My Big Regret - My Mum's Passing Away

More than 6 months have passed since my mum passed on.  Yet, I am still full of regrets!  I felt that if I had asked my mum what she prefersabd when I brought her to the hospital, perhaps would be better.  My mum was in pain, for sure otherwise she would not have called me in the office as she had never once called me or ask any of my previous maids to do so.  Also, she was willing to go to the hospital!


I was the one who brought her to the hospital.  I booked a private ambulance to drive her to Tan Tock Seng Hospital otherwise the ambulance will just drive my mum to the nearest hospital ie Khoo Teck Puat Hospital since she is staying in my home.  That was about the last that I spoke with my mum.  I suppose I didn't expect that was the last time I saw her alive or be able to speak with her.  I was in the A&E ward for a couple of hours as there were some tests and x-rays the hospital need to do upon admission. 

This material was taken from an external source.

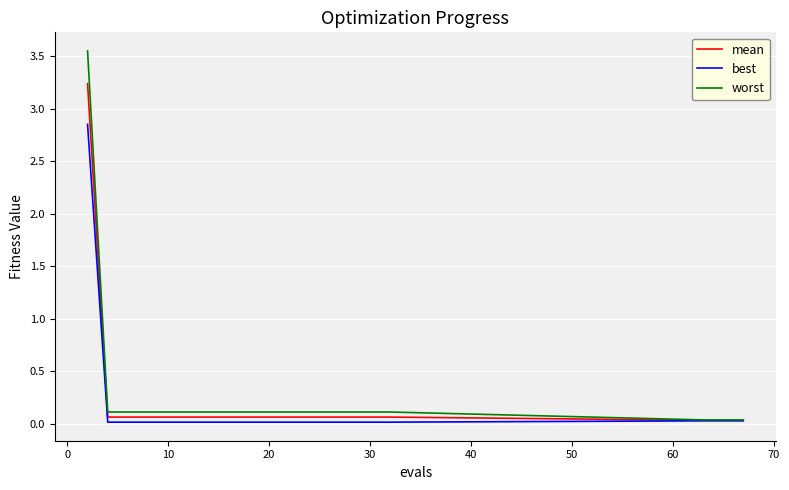

Which series has the widest spread of values?

worst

Anyhow, soon after her admission to the ward, the attending doctor told my sister, my husband and I the seriousness of my mum’s condition.  He showed us my mum’s X-rays taken upon her discharge earlier in September and also upon her admission at the A&E.  Her lungs were full of fluid and to extract the fluid, there would be some tube inserted into her and this she had said before was very painful.

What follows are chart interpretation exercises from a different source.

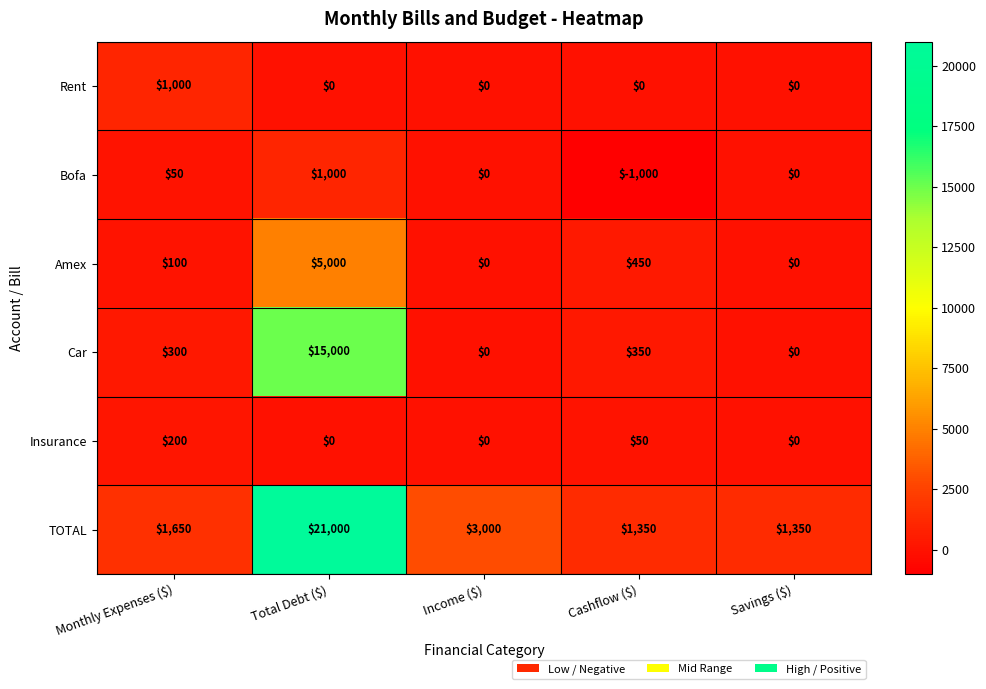

Reading left to right, transcribe all the data shown in this chart.

Rent: 1000	0	0	0	0
Bofa: 50	1000	0	-1000	0
Amex: 100	5000	0	450	0
Car: 300	15000	0	350	0
Insurance: 200	0	0	50	0
TOTAL: 1650	21000	3000	1350	1350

The doctor went on to explain the process of how much pain my mum would have to go through if we want to try and save her.  Inevitably we will be trying to prolong her life and putting her through lots more pain! 

Yes, we all wanted to relieve her of her pain but I felt that if she was given a chance to decide, then she would have known who is the right person to take over the ownership of her house as well as her CPF monies.  At least whoever took the ownership of her house and her monies got them with her blessings!  Right now, I doubt it!

Up until now, I am unable to let go.  I still feel the lump in my throat that I should have taken the chance to speak with my mum on her wishes.  I never did.  I guess I didn't think that she will leave this world so soon!  I feel really guilty that I did what I did.  Sometimes when there is a heavy downpour, I feel worst as I just feels like my mum will be struggling under the tonnes of soil plus the tiles.